Une piqûre dans le cou. Puis le bras. Les insectes se ruaient sur son visage. Il se protégea la bouche et le nez d’une main. Les repoussait de l’autre. Ils voulaient le détruire de l’intérieur, l’empêcher de respirer. D’autres piquaient encore, partout, s’accrochaient à lui. Aucun répit. La panique le submergea en quelques instants. Il agita les bras comme un dément. Giflant par dizaines les insectes hystériques. Ils revenaient sans cesse. Inarrêtables, infatigables. Il trébucha en fuyant l’essaim. Son corps s’écrasa dans la tiédeur nauséabonde du marécage. Des sangsues et d’autres parasites l’assaillirent. Une aubaine pour eux. Les insectes abandonnèrent leur cible devenue invisible à leurs capteurs. Il regagna haletant les arbres aux feuillages verts et s’écroula contre un gros tronc couvert de mousse, à la frontière de l’évanouissement.

De longues minutes furent nécessaires pour qu’il retrouve son souffle. Il se débarrassa de la vermine ancrée à sa peau et râcla la boue séchée. Il massa quelques instants ses membres gonflés et endoloris par les morsures, les piqûres des insectes et des plantes épineuses.

— Mieux vaut éviter cet endroit, souffla-t-il.

Thynkor sortit son matériel. Compas, parchemin, encre et plume. Une triangulation rapide de sa position et en quelques traits la zone sinistrée se matérialisa sur la carte. Il y ajouta un symbole Ysharii qui signifiait « Danger ». Un symbole de plus en plus fréquent. Il ignorait encore que le nombre d’occurrences augmenterait bien davantage avec le temps.

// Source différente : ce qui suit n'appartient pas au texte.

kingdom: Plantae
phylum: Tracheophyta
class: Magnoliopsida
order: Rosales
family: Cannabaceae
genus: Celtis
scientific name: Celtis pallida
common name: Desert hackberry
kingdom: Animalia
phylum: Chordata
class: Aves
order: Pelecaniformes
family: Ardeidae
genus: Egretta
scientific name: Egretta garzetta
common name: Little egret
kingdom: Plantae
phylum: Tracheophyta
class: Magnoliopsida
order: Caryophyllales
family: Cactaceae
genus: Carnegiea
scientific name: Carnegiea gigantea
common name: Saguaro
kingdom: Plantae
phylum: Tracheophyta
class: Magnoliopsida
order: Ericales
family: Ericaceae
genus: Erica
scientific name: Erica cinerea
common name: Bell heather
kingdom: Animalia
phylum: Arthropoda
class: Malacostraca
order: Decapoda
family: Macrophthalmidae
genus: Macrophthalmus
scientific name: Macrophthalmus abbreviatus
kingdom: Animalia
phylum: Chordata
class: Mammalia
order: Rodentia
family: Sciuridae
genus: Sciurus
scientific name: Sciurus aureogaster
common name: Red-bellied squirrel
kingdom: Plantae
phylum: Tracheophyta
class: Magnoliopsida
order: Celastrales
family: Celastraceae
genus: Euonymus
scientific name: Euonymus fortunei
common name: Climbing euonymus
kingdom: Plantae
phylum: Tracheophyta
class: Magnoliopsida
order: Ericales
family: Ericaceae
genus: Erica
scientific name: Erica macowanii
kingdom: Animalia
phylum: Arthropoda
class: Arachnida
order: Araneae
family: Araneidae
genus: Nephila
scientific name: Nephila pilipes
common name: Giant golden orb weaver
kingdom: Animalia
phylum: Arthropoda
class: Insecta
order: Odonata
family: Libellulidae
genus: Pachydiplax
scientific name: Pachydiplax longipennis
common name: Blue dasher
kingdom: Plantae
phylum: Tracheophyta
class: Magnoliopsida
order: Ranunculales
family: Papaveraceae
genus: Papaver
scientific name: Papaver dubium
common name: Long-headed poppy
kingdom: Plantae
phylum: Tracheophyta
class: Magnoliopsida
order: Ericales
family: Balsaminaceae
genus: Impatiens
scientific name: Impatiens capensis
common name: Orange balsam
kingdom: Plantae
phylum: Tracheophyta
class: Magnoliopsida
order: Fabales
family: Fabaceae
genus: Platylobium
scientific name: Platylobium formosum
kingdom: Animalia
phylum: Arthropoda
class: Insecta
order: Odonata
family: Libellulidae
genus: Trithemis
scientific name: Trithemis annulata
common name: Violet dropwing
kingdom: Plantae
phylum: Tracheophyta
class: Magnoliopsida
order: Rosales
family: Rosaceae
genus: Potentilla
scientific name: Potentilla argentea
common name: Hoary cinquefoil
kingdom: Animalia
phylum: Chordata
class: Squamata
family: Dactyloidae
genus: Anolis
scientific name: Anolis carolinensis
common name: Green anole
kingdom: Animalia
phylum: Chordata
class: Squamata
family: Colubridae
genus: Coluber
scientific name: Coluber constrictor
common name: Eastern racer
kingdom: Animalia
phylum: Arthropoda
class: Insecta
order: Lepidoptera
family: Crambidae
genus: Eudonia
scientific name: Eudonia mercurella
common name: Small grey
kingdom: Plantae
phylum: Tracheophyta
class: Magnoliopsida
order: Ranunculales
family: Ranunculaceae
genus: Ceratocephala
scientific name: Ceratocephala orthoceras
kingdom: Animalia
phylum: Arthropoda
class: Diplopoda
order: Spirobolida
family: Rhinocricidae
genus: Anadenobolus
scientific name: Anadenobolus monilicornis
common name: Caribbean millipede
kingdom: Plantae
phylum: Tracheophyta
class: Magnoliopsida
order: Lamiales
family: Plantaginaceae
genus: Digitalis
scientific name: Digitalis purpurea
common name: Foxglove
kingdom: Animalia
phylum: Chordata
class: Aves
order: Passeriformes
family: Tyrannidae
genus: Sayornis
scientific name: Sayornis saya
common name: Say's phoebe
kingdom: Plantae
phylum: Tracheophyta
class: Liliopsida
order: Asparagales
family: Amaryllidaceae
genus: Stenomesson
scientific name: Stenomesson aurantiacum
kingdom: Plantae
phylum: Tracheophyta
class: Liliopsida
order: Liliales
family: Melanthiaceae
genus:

Deux ans auparavant, il quitta Khol’myrisi, la capitale de la tribu d’Ysa’marath. Thynkor s’était donné pour but de cartographier Val’ishar. Nombreux furent ceux qui tentèrent, en vain, de l’en dissuader. Ses amis et ses proches, craignaient pour sa vie. Leur île était leur « berceau » mais elle n’en demeurait pas moins dangereuse, surtout pour un explorateur solitaire. Depuis des millénaires, les Ysharii avaient appris à éviter les dangers de leur monde, mais lui, voulait les cartographier, les explorer.

Thynkor arpenta ainsi Val’ishar pendant cinq longues années. Il retranscrivit sur ses parchemins les moindres recoins de l’île, annotant les zones les plus périlleuses dont il détailla les causes. Ses premières cartes mentionnaient des dangers naturels, les dernières quant à elles étaient annonciatrices de l’apocalypse.

Il regagna Khol’myrisi, quelques semaines avant le conseil des chefs devant le pilier des étoiles, mais Inkara, trop préoccupée par les souffrances de son peuple, n’accorda pas l’importance escomptée aux annotations détaillées du cartographe, bien qu’elle fût stupéfaite par l’expertise et par la qualité des cartes, une des raisons pour lesquelles elle l’enrôla, après le conseil, en tant que navigateur et cartographe des Éclaireurs de Val’ishar.